# Master Thesis Script
## Sentiment classification of tweets using RoBERTa

First step: Use Twitter Sentiment BERT to classify each Tweet into neutral, positive or negative

In [None]:
# installations
#!pip install transformers
#!pip install tensorflow
#!pip install torch

In [None]:
import pandas as pd
from transformers import pipeline
import torch
import regex as re
import numpy as np

In [None]:
f = open(r'/kaggle/input/twitter-data2/Merged_Data_20230501_2.json')
  
# returns JSON object as 
# a dictionary
data = pd.read_json(f)
  
# Closing file
f.close()

In [None]:
print(len(data))

In [None]:
# only need to look at orginal tweets for this
data_OG = data[(data['referenced_tweets.retweeted.id'] == "None")]

In [None]:
print(len(data_OG))

If we only look at original tweets, we have 542,104 observations. We only classify tweet text for these.
Continue with Twitter BERT.
The following model is used: https://huggingface.co/cardiffnlp/twitter-roberta-base-sentiment-latest

In [None]:
from transformers import AutoModelForSequenceClassification
from transformers import TFAutoModelForSequenceClassification
from transformers import AutoTokenizer, AutoConfig
import numpy as np
from scipy.special import softmax

In [None]:
def preprocess(text):
    new_text = []
    for t in text.split(" "):
        t = '@user' if t.startswith('@') and len(t) > 1 else t
        t = 'http' if t.startswith('http') else t
        new_text.append(t)
    return " ".join(new_text)

In [None]:
MODEL = f"cardiffnlp/twitter-roberta-base-sentiment-latest"
tokenizer = AutoTokenizer.from_pretrained(MODEL)
config = AutoConfig.from_pretrained(MODEL)
# PT
model = AutoModelForSequenceClassification.from_pretrained(MODEL)

In [None]:
# Cconnect to GPU and push model to GPU
if torch.cuda.is_available():       
    device = torch.device("cuda")
    print(f'There are {torch.cuda.device_count()} GPU(s) available.')
    print('Device name:', torch.cuda.get_device_name(0))

else:
    print('No GPU available, using the CPU instead.')
    device = torch.device("cpu")

In [None]:
model.to(device)

In [None]:
tweet_text = data_OG.text.values.tolist()

In [None]:
# remove emojis
def deEmojify(inputString):
    return inputString.encode('ascii', 'ignore').decode('ascii')

In [None]:
tweet_text_lst_clean = []
for item in tweet_text:
    item_new = re.sub("&amp;", "&", item)
    #item_new = re.sub("https.*", "", item_new)
    #item_new = re.sub("@\w+", "", item_new)
    item_new = deEmojify(item_new)
    item_new = item_new.replace('\\n', ' ')
    item_new = item_new.replace('\\', '')
    tweet_text_lst_clean.append(item_new)

In [None]:
def preprocess_lst(text_lst):
    sentiment_results = []
    for text in text_lst:
        text = preprocess(text)
        encoded_input = tokenizer(text, return_tensors='pt')
        encoded_input.to(device)
        output = model(**encoded_input)
        output = output.logits
        output = output.cpu()
        scores = output[0].detach().numpy()
        scores = softmax(scores)

        ranking = np.argsort(scores)
        ranking = ranking[::-1]
        result_dict = {}
        for i in range(scores.shape[0]):
            l = config.id2label[ranking[i]]
            s = scores[ranking[i]]
            result_dict[l] = s
            #print(f"{i+1}) {l} {np.round(float(s), 4)}")
        sentiment_results.append(result_dict)
        
    return sentiment_results

In [None]:
tweet_sentiment_results = preprocess_lst(tweet_text_lst_clean)

In [None]:
sentiment_bert_df = pd.DataFrame(tweet_sentiment_results)

In [None]:
sentiment_bert_df.to_csv("Sentiment_BERT_results_complete.csv")

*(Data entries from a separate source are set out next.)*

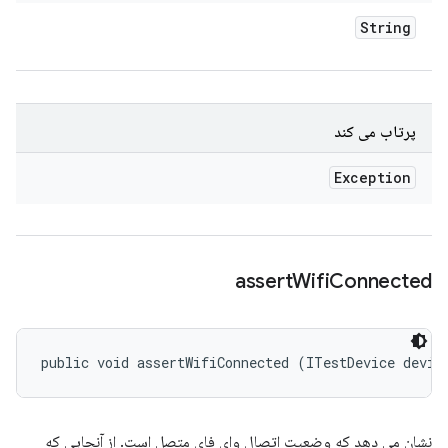
String
پرتاب می کند
Exception
assert
Wifi
Connected
public void assertWifiConnected (ITestDevice devic
نشان می دهد که وضعیت اتصال وای فای متصل است. از آنجایی که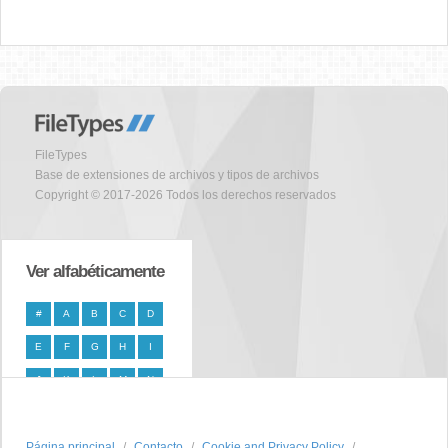
FileTypes
Base de extensiones de archivos y tipos de archivos
Copyright © 2017-2026 Todos los derechos reservados
Ver alfabéticamente
#
A
B
C
D
E
F
G
H
I
J
K
L
M
N
O
P
Q
R
S
Página principal
T
U
V
W
Contacto
X
Cookie and Privacy Policy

For now, we add the ordered dict of all three sentiments with their scores to the dataset.
This is because after taking a quick look at the results, the highest scored sentiment is not always the most fitting.
So there might be the need to use some kind of combination of the 2 highest scores, for instance. Therefore, we do not discard any lower-scored sentiments as of now.